## What to work on
Locate every row that contains the word "neighbors" and copy each of those rows in full.
*** Records supplied ***
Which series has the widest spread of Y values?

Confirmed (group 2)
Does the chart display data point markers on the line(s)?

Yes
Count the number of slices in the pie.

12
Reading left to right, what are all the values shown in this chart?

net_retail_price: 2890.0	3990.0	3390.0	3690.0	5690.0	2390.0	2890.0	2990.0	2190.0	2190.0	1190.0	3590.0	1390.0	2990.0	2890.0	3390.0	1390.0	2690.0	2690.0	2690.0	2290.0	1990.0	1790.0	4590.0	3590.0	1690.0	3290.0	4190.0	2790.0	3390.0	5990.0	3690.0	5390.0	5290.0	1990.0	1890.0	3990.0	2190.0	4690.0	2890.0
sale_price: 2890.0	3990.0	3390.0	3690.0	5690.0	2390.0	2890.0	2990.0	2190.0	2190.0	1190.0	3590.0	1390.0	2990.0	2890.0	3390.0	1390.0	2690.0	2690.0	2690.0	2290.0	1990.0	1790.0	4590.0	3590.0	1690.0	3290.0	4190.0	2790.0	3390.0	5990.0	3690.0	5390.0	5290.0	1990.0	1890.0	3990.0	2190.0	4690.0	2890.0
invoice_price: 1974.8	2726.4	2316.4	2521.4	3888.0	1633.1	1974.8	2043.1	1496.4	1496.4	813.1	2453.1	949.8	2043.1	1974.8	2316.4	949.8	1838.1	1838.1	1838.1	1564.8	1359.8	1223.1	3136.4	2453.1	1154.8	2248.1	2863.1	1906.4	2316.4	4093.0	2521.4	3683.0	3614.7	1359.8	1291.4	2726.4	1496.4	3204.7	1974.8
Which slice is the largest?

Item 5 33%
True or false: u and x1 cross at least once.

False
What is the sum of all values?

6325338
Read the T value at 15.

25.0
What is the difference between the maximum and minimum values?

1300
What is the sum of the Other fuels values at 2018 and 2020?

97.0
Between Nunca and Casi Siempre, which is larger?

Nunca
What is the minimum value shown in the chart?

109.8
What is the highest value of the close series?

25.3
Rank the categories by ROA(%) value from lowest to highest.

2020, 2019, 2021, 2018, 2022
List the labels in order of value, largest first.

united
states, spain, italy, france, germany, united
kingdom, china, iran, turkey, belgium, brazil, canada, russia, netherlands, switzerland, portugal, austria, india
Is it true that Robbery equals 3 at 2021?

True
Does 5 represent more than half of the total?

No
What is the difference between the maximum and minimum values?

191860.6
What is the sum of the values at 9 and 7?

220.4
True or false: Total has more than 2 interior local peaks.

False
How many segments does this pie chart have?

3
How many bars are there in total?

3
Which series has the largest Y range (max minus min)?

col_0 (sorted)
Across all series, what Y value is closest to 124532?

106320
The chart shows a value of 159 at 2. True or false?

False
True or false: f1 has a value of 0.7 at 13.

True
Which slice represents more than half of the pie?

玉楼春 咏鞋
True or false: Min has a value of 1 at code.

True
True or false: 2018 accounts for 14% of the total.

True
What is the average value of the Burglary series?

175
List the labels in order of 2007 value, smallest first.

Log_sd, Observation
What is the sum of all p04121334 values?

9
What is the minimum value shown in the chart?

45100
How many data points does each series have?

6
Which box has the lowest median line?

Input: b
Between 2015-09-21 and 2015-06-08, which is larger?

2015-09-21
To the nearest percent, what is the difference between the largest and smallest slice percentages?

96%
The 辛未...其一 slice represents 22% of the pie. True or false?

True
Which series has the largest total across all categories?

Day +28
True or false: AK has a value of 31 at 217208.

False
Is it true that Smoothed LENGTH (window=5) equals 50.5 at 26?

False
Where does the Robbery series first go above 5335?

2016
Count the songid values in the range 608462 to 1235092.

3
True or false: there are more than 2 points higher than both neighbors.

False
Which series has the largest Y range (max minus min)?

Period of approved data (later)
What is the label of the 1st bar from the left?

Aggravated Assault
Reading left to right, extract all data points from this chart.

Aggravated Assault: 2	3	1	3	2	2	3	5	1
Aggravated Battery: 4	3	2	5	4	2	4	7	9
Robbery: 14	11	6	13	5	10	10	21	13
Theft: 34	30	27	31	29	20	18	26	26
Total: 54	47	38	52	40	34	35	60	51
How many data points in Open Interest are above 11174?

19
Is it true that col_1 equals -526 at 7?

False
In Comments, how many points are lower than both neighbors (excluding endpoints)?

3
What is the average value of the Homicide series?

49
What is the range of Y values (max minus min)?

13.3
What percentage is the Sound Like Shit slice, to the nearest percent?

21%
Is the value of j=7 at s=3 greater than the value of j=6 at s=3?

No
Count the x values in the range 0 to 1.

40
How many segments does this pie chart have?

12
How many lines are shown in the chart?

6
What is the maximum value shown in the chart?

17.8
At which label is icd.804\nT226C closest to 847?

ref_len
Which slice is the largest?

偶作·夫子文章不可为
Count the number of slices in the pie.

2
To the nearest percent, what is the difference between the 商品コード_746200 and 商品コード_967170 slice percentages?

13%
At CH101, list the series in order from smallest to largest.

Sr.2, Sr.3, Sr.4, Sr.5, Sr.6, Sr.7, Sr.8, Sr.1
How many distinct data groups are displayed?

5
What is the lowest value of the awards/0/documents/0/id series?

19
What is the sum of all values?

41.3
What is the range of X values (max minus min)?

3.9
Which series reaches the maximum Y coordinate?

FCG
*** End of Records supplied ***
## Output
True or false: there are more than 2 points higher than both neighbors.
In Comments, how many points are lower than both neighbors (excluding endpoints)?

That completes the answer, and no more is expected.